Многие пьющие страдают заболеваниями печени, желудка, поджелудочной железы и часто погибают от рака желудка. При этом они продолжают пить, утверждая, что боли становятся меньше. Возможно, так оно и есть, в затуманенном мозгу боли на какое-то время притупляются, больному кажется, что они уменьшились. Но после того как действие алкоголя прекращается, болезнь снова берет свои права. Что касается больших доз алкоголя, то они притупляют аппетит. Поэтому для нормального человека спиртное отнюдь не может считаться благотворным возбудителем деятельности пищеварительного аппарата, ибо оно вызывает лишь нежелательные извращения в физиологических функциях организма. Но дело даже не в этом. Алкоголь действует губительно на клетки печени и поджелудочной железы, разрушая их. При повторных приемах алкоголя обе эти важнейшие пищеварительные железы начинают работать ненормально, их пищеварительная способность резко падает. Происходит уменьшение сокоотделения. Место погибших от алкоголя клеток занимает рубец, соединительная ткань, неспособная продуцировать пищеварительный сок. У больных, погибших от алкоголя, печень и поджелудочная железа представляют собой сплошные островки инертной рубцовой ткани.

Человек должен знать, что действие алкоголя на его организм таит в себе много самых коварных и опасных неожиданностей. В то время как для одних даже сильное опьянение может пройти, не дав видимых вредных последствий, для других – одноразовое употребление алкоголя вызывает глубокие и продолжительные психические и нервные расстройства. Повторный же прием алкоголя в любых дозах и во всех без исключения случаях скажется отрицательно, прежде всего, на высших центрах коры головного мозга.

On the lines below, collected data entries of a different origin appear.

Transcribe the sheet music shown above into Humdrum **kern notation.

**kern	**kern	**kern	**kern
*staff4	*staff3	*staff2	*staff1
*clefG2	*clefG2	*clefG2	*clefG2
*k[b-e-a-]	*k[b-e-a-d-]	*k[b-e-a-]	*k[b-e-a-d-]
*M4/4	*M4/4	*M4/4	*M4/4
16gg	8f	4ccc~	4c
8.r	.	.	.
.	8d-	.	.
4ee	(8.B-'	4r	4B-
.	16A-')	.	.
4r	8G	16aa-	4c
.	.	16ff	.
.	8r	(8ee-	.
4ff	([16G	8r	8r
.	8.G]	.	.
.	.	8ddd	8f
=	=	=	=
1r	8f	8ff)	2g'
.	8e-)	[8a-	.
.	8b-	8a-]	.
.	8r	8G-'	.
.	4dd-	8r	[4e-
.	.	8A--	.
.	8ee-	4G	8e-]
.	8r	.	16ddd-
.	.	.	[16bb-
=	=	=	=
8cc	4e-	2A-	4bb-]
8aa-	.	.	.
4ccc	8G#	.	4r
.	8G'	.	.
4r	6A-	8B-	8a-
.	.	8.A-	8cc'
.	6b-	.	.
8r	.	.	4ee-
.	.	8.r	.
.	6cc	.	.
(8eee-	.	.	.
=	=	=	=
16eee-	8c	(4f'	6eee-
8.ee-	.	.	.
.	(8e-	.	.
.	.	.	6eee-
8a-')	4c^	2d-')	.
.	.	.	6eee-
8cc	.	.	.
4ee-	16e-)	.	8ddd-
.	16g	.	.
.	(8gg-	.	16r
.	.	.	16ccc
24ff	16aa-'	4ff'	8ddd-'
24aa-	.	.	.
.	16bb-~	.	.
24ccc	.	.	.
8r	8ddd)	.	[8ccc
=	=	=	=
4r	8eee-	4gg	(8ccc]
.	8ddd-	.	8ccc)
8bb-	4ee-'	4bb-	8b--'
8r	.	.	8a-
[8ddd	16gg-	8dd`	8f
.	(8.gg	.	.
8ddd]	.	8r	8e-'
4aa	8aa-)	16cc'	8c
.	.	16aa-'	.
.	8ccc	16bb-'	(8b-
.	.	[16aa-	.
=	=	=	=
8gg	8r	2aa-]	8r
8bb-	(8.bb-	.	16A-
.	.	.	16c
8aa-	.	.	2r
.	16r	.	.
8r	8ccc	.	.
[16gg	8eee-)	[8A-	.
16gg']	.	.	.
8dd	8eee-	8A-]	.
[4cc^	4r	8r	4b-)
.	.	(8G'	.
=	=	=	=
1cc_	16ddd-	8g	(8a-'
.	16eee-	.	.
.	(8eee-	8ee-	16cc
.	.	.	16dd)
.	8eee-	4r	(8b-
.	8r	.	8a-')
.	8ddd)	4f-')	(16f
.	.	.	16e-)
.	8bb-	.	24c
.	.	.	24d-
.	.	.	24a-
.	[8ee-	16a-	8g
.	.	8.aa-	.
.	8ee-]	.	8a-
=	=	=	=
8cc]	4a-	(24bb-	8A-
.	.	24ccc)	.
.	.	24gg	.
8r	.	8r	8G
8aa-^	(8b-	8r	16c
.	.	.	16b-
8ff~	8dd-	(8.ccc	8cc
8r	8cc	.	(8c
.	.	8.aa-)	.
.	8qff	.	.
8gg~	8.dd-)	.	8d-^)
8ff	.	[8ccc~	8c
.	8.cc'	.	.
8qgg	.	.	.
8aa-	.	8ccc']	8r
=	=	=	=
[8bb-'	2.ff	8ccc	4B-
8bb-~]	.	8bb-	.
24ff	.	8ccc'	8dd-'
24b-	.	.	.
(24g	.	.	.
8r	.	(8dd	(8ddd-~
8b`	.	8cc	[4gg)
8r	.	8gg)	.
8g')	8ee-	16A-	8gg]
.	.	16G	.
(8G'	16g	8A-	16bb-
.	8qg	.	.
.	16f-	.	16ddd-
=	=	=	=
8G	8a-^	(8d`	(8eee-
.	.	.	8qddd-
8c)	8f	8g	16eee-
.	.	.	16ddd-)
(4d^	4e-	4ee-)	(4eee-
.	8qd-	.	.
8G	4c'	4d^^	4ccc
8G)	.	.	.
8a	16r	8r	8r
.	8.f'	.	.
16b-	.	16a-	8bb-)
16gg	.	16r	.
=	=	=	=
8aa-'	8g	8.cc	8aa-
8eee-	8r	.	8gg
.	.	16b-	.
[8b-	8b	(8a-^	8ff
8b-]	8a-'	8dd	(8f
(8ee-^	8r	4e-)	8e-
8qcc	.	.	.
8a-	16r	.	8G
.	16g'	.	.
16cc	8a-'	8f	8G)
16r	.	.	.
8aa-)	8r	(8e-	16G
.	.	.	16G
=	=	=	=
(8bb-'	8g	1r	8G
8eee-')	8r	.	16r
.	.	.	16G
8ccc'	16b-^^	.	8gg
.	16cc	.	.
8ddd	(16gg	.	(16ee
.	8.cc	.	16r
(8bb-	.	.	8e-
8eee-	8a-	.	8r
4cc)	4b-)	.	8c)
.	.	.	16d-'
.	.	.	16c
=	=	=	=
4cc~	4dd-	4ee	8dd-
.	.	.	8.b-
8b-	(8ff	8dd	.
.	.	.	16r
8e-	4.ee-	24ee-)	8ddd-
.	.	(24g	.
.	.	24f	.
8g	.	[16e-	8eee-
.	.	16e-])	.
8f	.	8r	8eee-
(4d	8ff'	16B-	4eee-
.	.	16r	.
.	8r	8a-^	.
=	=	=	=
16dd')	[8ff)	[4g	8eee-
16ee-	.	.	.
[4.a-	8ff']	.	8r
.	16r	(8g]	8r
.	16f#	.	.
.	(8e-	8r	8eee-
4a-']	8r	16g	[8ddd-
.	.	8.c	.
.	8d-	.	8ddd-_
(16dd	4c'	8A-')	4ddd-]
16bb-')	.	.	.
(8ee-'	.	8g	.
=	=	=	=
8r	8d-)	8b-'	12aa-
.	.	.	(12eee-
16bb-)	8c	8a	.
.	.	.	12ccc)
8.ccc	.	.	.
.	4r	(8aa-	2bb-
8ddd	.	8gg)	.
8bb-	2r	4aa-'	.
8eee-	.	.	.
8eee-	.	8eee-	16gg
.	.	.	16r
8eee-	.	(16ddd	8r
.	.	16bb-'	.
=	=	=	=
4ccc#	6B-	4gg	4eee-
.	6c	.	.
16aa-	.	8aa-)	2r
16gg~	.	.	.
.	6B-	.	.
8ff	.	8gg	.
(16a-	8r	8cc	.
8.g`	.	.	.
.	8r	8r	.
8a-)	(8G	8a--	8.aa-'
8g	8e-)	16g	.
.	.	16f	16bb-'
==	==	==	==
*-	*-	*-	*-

С людьми, занимающими определенное положение в обществе, имеющими звания и дипломы, под влиянием длительного употребления алкоголя происходили метаморфозы. Они ко всему становились равнодушными, ни во что не вмешивались. И только в компаниях, как только на столе появлялась выпивка, они перерождались, глаза их начинали блестеть, движения оживлялись, руки сами тянулись к бутылке. Они сыпали шаблонные, плоские шутки и анекдоты, прерывая свои рассказы на короткое время для того, чтобы проглотить очередную порцию наркотического яда... Эти и другие вопросы, связанные с тяжёлыми последствиями пьянства и алкоголизма, являются содержанием предложенных лекций. В этом свете смешно выглядят «меры» предпринятые на 1 января 2010 г. удорожание самой плохой  водки с 49 до 89 рублей. Пол-литра «беленькой» теперь не купишь дешевле 89 рублей. Соответствующий приказ издала Федеральная служба по регулированию алкогольного рынка. По мнению представителя Союза производителей алкогольной продукции Дмитрия Доброва, с установлением минимальной цены на этом уровне у «левой» водки пропадет единственное конкурентное преимущество — дешевизна. «Покупатель, когда увидит одинаковую цену на водку разных марок, выберет более известный бренд»,  – рассуждает эксперт. Правда, добавляет он, теперь появится опасность роста потребления спиртосодержащих бытовых и лекарственных жидкостей. «Хороший подарок к Новому году», а главное – «какая проявлена забота о здоровье российского населения» – эти и другие иронические замечания возникают при встрече этой информации в интернете, а затем уже и наяву.